What you are asked to do
Rewrite the text from each of the records below, putting "Наш выбор" in place of "Наша гордость" and changing nothing else. Leave the pictures out of your answer.
═══ Records to process ═══
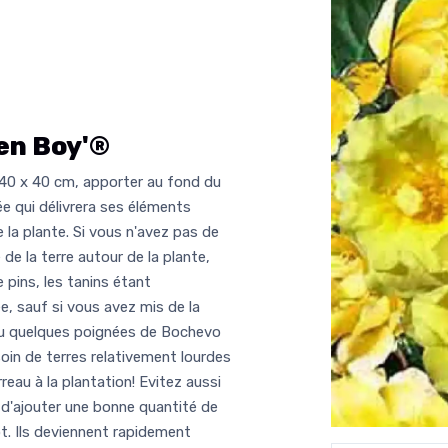
en Boy'®
 40 x 40 cm, apporter au fond du
ée qui délivrera ses éléments
e la plante. Si vous n'avez pas de
e la terre autour de la plante,
 pins, les tanins étant
e, sauf si vous avez mis de la
ou quelques poignées de Bochevo
esoin de terres relativement lourdes
reau à la plantation! Evitez aussi
s d'ajouter une bonne quantité de
ot. Ils deviennent rapidement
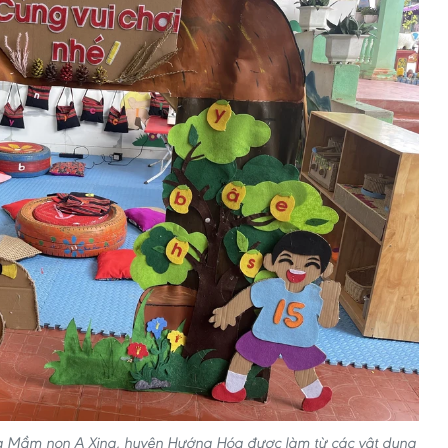
ờng Mầm non A Xing, huyện Hướng Hóa được làm từ các vật dụng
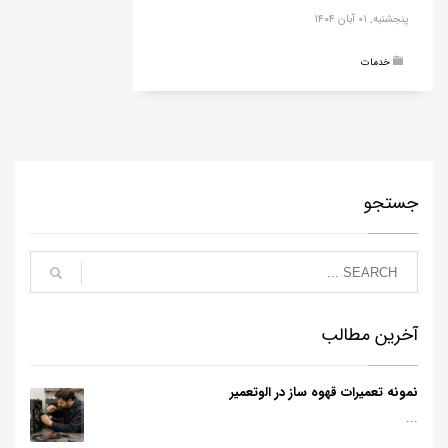
پنجشنبه, ۰۱ آبان ۱۴۰۴
خدمات
جستجو
آخرین مطالب
نمونه تعمیرات قهوه ساز در الوتعمیر
...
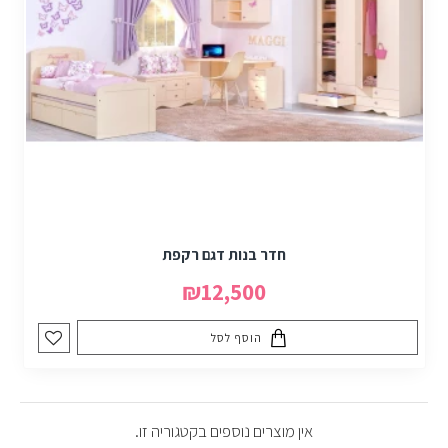
חדר בנות דגם רקפת
₪12,500
הוסף לסל
אין מוצרים נוספים בקטגוריה זו.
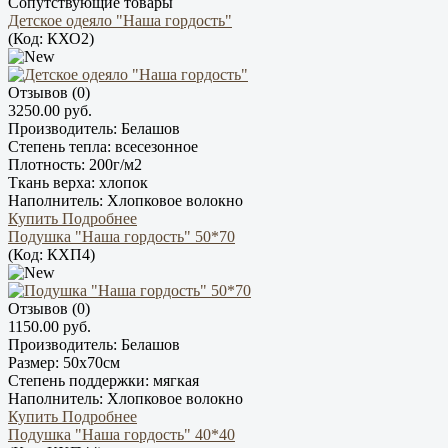
Сопутствующие товары
Детское одеяло "Наша гордость"
(Код:
КХО2
)
Отзывов (0)
3250.00 руб.
Производитель:
Белашов
Степень тепла:
всесезонное
Плотность:
200г/м2
Ткань верха:
хлопок
Наполнитель:
Хлопковое волокно
Купить
Подробнее
Подушка "Наша гордость" 50*70
(Код:
КХП4
)
Отзывов (0)
1150.00 руб.
Производитель:
Белашов
Размер:
50х70см
Степень поддержки:
мягкая
Наполнитель:
Хлопковое волокно
Купить
Подробнее
Подушка "Наша гордость" 40*40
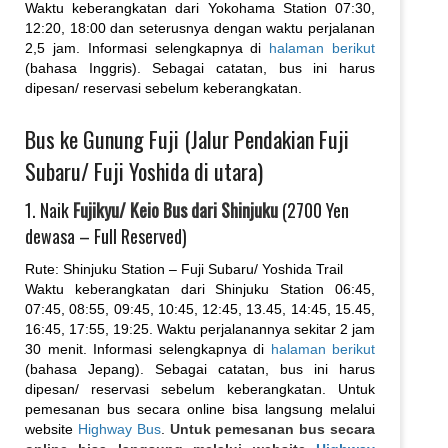
Waktu keberangkatan dari Yokohama Station 07:30,
12:20, 18:00 dan seterusnya dengan waktu perjalanan
2,5 jam. Informasi selengkapnya di
halaman berikut
(bahasa Inggris). Sebagai catatan, bus ini harus
dipesan/ reservasi sebelum keberangkatan.
Bus ke Gunung Fuji (Jalur Pendakian Fuji
Subaru/ Fuji Yoshida di utara)
1. Naik
Fujikyu/ Keio Bus dari Shinjuku
(2700 Yen
dewasa – Full Reserved)
Rute: Shinjuku Station – Fuji Subaru/ Yoshida Trail
Waktu keberangkatan dari Shinjuku Station 06:45,
07:45, 08:55, 09:45, 10:45, 12:45, 13.45, 14:45, 15.45,
16:45, 17:55, 19:25. Waktu perjalanannya sekitar 2 jam
30 menit. Informasi selengkapnya di
halaman berikut
(bahasa Jepang). Sebagai catatan, bus ini harus
dipesan/ reservasi sebelum keberangkatan. Untuk
pemesanan bus secara online bisa langsung melalui
website
Highway Bus
.
Untuk pemesanan bus secara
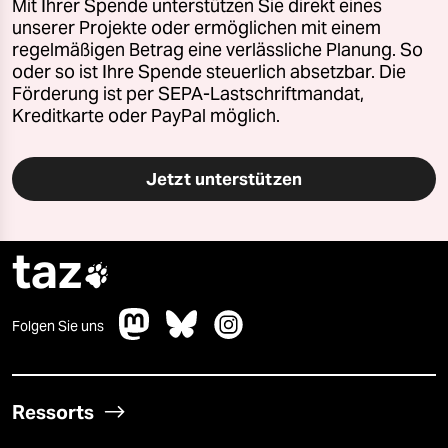
Mit Ihrer Spende unterstützen Sie direkt eines
unserer Projekte oder ermöglichen mit einem
regelmäßigen Betrag eine verlässliche Planung. So
oder so ist Ihre Spende steuerlich absetzbar. Die
Förderung ist per SEPA-Lastschriftmandat,
Kreditkarte oder PayPal möglich.
Jetzt unterstützen
taz

Folgen Sie uns
Ressorts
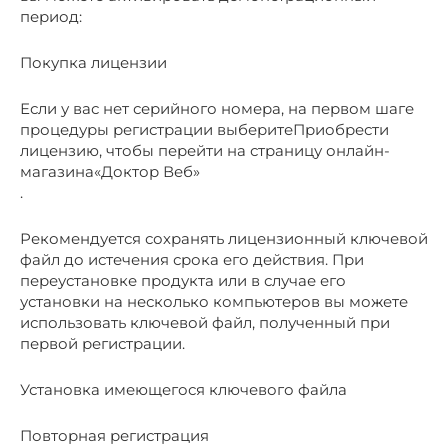
период:
Покупка лицензии
Если у вас нет серийного номера, на первом шаге
процедуры регистрации выберитеПриобрести
лицензию, чтобы перейти на страницу онлайн-
магазина«Доктор Веб»
.
Рекомендуется сохранять лицензионный ключевой
файл до истечения срока его действия. При
переустановке продукта или в случае его
установки на несколько компьютеров вы можете
использовать ключевой файл, полученный при
первой регистрации.
Установка имеющегося ключевого файла
Повторная регистрация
═══
Exercise result
en Boy'®
 40 x 40 cm, apporter au fond du
ée qui délivrera ses éléments
e la plante. Si vous n'avez pas de
e la terre autour de la plante,
 pins, les tanins étant
e, sauf si vous avez mis de la
ou quelques poignées de Bochevo
esoin de terres relativement lourdes
reau à la plantation! Evitez aussi
s d'ajouter une bonne quantité de
ot. Ils deviennent rapidement
ờng Mầm non A Xing, huyện Hướng Hóa được làm từ các vật dụng
پنجشنبه, ۰۱ آبان ۱۴۰۴
خدمات
جستجو
آخرین مطالب
نمونه تعمیرات قهوه ساز در الوتعمیر
...
חדר בנות דגם רקפת
₪12,500
הוסף לסל
אין מוצרים נוספים בקטגוריה זו.
Сопутствующие товары
Детское одеяло "Наш выбор"
(Код:
КХО2
)
Отзывов (0)
3250.00 руб.
Производитель:
Белашов
Степень тепла:
всесезонное
Плотность:
200г/м2
Ткань верха:
хлопок
Наполнитель:
Хлопковое волокно
Купить
Подробнее
Подушка "Наш выбор" 50*70
(Код:
КХП4
)
Отзывов (0)
1150.00 руб.
Производитель:
Белашов
Размер:
50х70см
Степень поддержки:
мягкая
Наполнитель:
Хлопковое волокно
Купить
Подробнее
Подушка "Наш выбор" 40*40
Waktu keberangkatan dari Yokohama Station 07:30,
12:20, 18:00 dan seterusnya dengan waktu perjalanan
2,5 jam. Informasi selengkapnya di
halaman berikut
(bahasa Inggris). Sebagai catatan, bus ini harus
dipesan/ reservasi sebelum keberangkatan.
Bus ke Gunung Fuji (Jalur Pendakian Fuji
Subaru/ Fuji Yoshida di utara)
1. Naik
Fujikyu/ Keio Bus dari Shinjuku
(2700 Yen
dewasa – Full Reserved)
Rute: Shinjuku Station – Fuji Subaru/ Yoshida Trail
Waktu keberangkatan dari Shinjuku Station 06:45,
07:45, 08:55, 09:45, 10:45, 12:45, 13.45, 14:45, 15.45,
16:45, 17:55, 19:25. Waktu perjalanannya sekitar 2 jam
30 menit. Informasi selengkapnya di
halaman berikut
(bahasa Jepang). Sebagai catatan, bus ini harus
dipesan/ reservasi sebelum keberangkatan. Untuk
pemesanan bus secara online bisa langsung melalui
website
Highway Bus
.
Untuk pemesanan bus secara
Mit Ihrer Spende unterstützen Sie direkt eines
unserer Projekte oder ermöglichen mit einem
regelmäßigen Betrag eine verlässliche Planung. So
oder so ist Ihre Spende steuerlich absetzbar. Die
Förderung ist per SEPA-Lastschriftmandat,
Kreditkarte oder PayPal möglich.
Jetzt unterstützen
taz

Folgen Sie uns
Ressorts
период:
Покупка лицензии
Если у вас нет серийного номера, на первом шаге
процедуры регистрации выберитеПриобрести
лицензию, чтобы перейти на страницу онлайн-
магазина«Доктор Веб»
.
Рекомендуется сохранять лицензионный ключевой
файл до истечения срока его действия. При
переустановке продукта или в случае его
установки на несколько компьютеров вы можете
использовать ключевой файл, полученный при
первой регистрации.
Установка имеющегося ключевого файла
Повторная регистрация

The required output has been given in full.